--- Data for review Enclosed Below ---
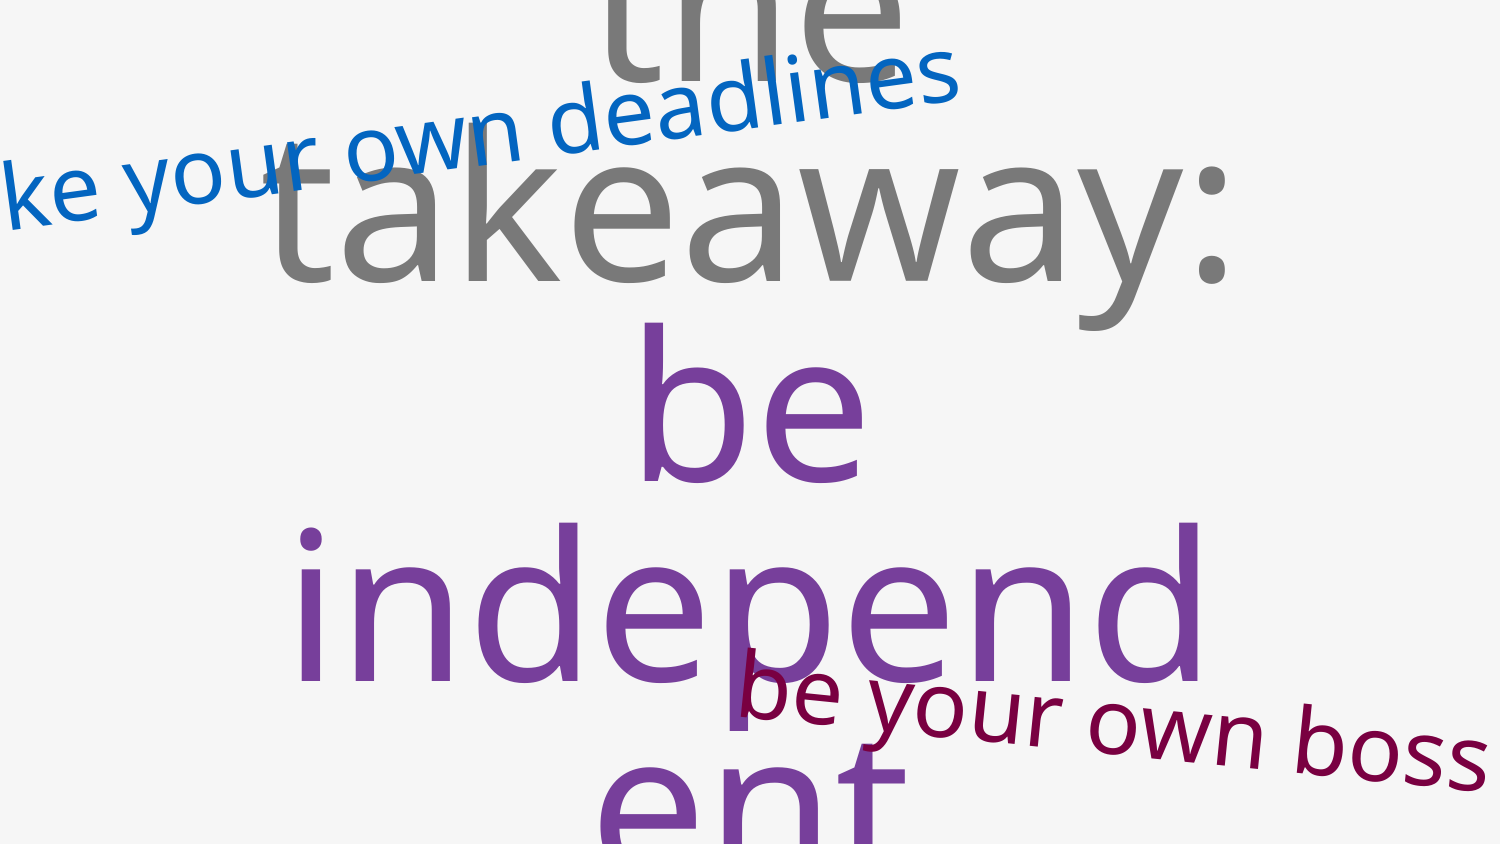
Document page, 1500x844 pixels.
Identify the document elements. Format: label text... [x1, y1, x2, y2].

text_box be your own boss [722, 637, 1500, 820]
list the takeaway: be independent [244, 209, 1256, 634]
text_box make your own deadlines [0, 19, 977, 258]
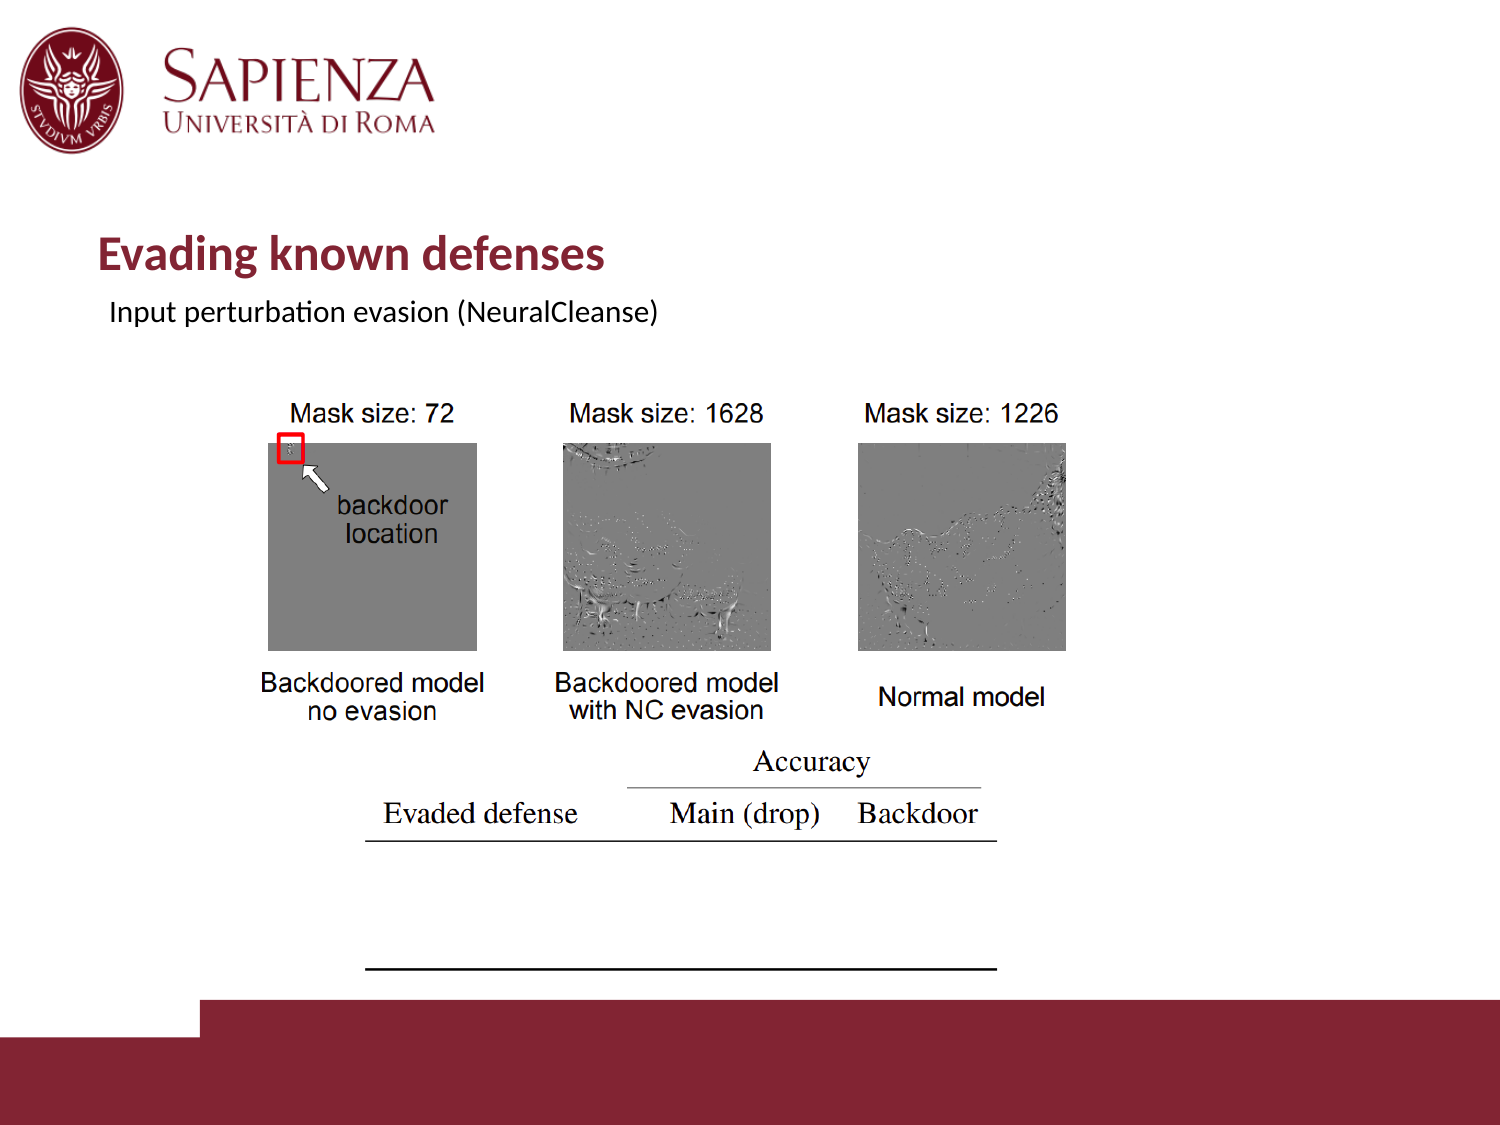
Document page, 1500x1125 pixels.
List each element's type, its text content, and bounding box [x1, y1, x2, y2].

text_box Evading known defenses [82, 212, 1300, 296]
picture [235, 377, 1113, 993]
text_box Input perturbation evasion (NeuralCleanse) [94, 283, 945, 567]
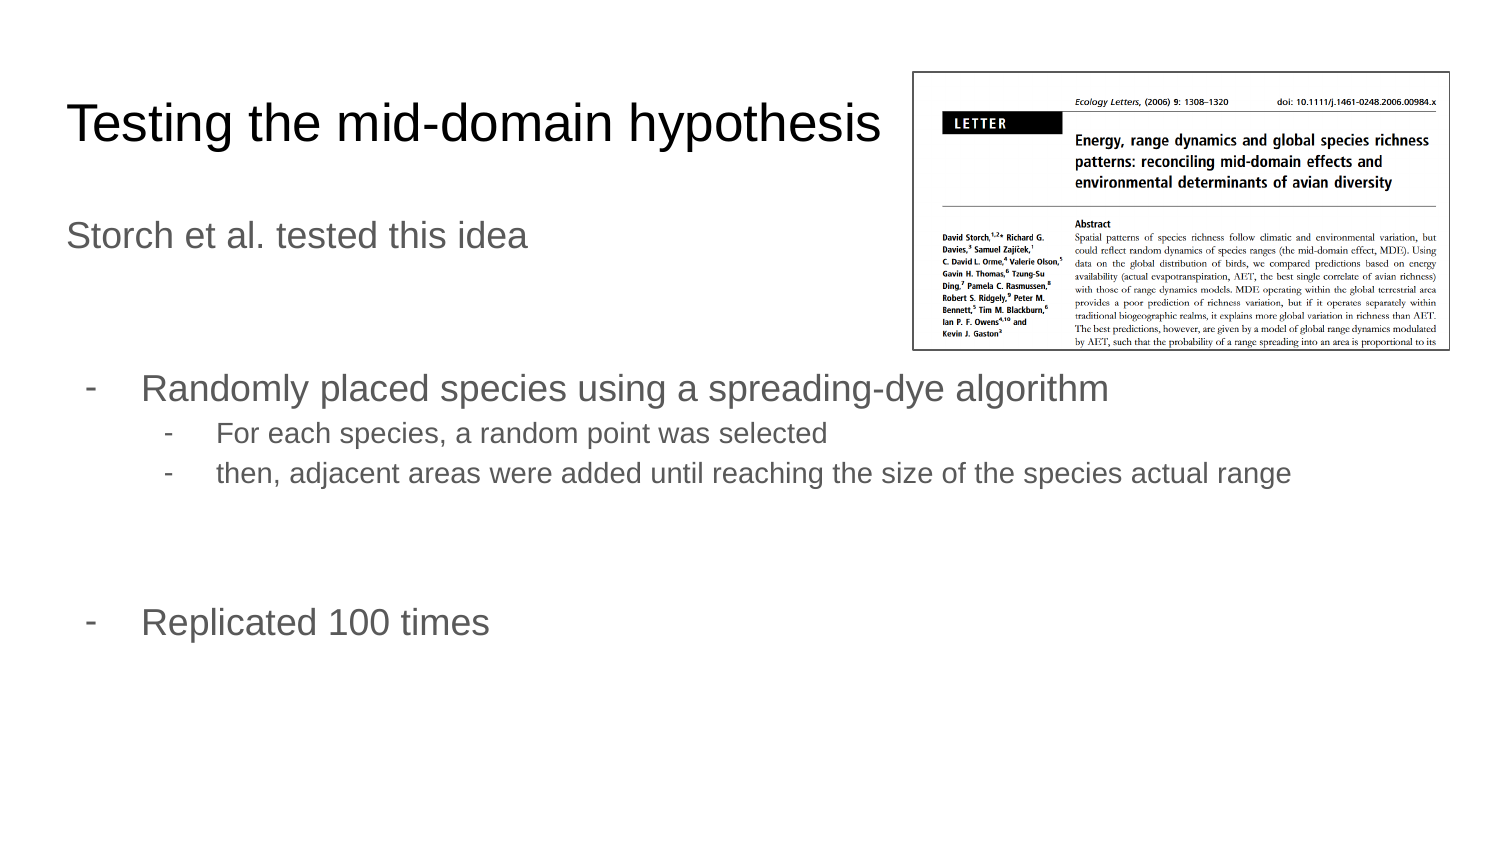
--- End of Enclosed Data for review ---
» Task:
The required output consists only of the lines from the one containing "Document page, 1500x1125 pixels." to the last line of the material, reproduced exactly, pictures excluded.

» Answer area:
Document page, 1500x1125 pixels.
List each element's type, its text content, and bounding box [x1, y1, x2, y2].

text_box Evading known defenses [82, 212, 1300, 296]
picture [235, 377, 1113, 993]
text_box Input perturbation evasion (NeuralCleanse) [94, 283, 945, 567]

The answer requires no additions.